• Panminerva medica · Mar 2022

    SARS-CoV-2-related lung pathology: macroscopic and histologic features and their clinical implications.

    • Francesca Sanguedolce, Magda Zanelli, Stefano Ascani, Maurizio Zizzo, Simona Tortorella, Alessandra Soriano, Alberto Cavazza, Francesco Sollitto, and Domenico Loizzi.
    • Unit of Pathology, AOU Ospedali Riuniti di Foggia, Foggia, Italy - fradolce@hotmail.com.
    • Panminerva Med. 2022 Mar 1; 64 (1): 80-95.

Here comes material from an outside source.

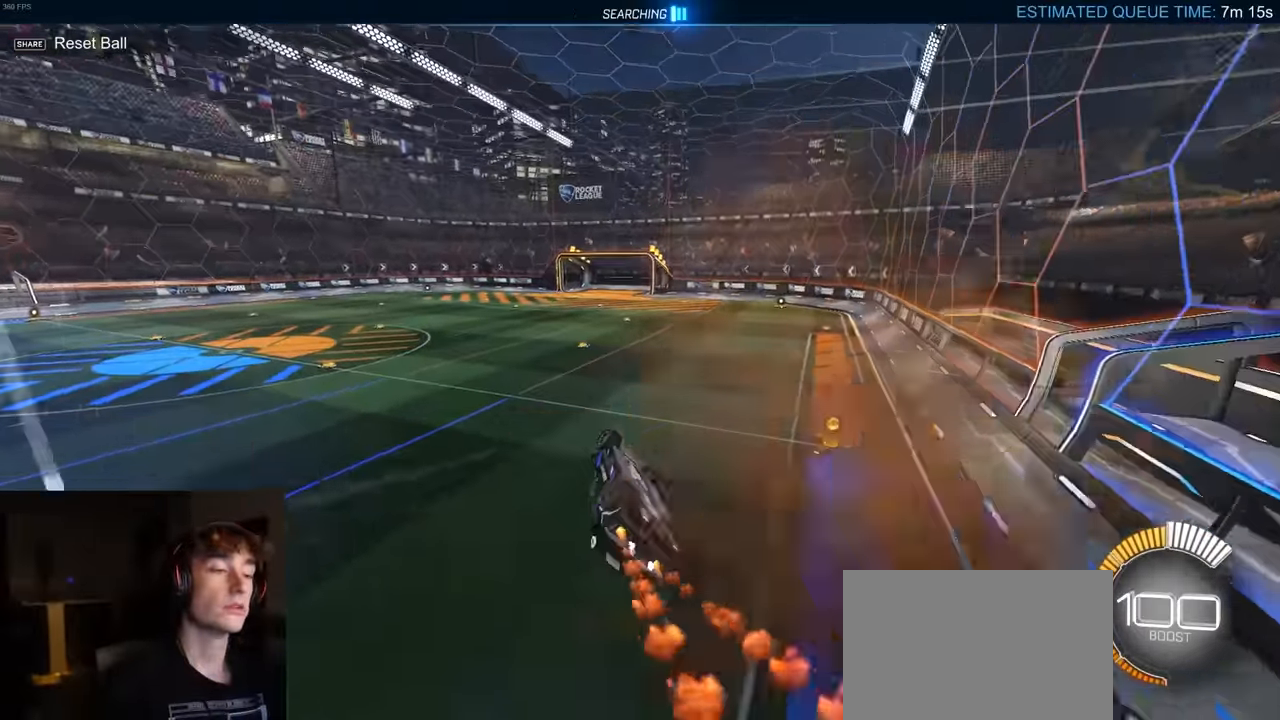
{"buttons": ["R1", "R2"], "left_stick": "up-left", "right_stick": "center", "events": [[166, "left_stick", "center"], [283, "CIRCLE", "up"], [333, "left_stick", "left"], [483, "left_stick", "up-left"]]}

    AbstractThe ongoing global Coronavirus disease 2019 (COVID-19) pandemic, caused by severe acute respiratory syndrome Coronavirus 2 (SARS-CoV-2), has been posing challenges to proper patients' management. Lungs are the first, and often the most affected organ by SARS-CoV-2; viral infection involves and damages both epithelial and vascular compartments, sometimes leading to severe and even fatal acute respiratory distress syndrome. Histopathological findings, mainly from post-mortem examination of COVID-19 deceased patients, have been increasingly published in the last few months, helping to elucidate the sequence of events resulting in organ injury and the complex multifactorial pathogenesis of this novel disease. A multidisciplinary approach to autopsy, including light microscopy examination along with the detection of viral proteins and/or RNA in tissue samples through ancillary techniques, provided crucial information on the mechanisms underlying the often-heterogeneous clinical picture of COVID-19.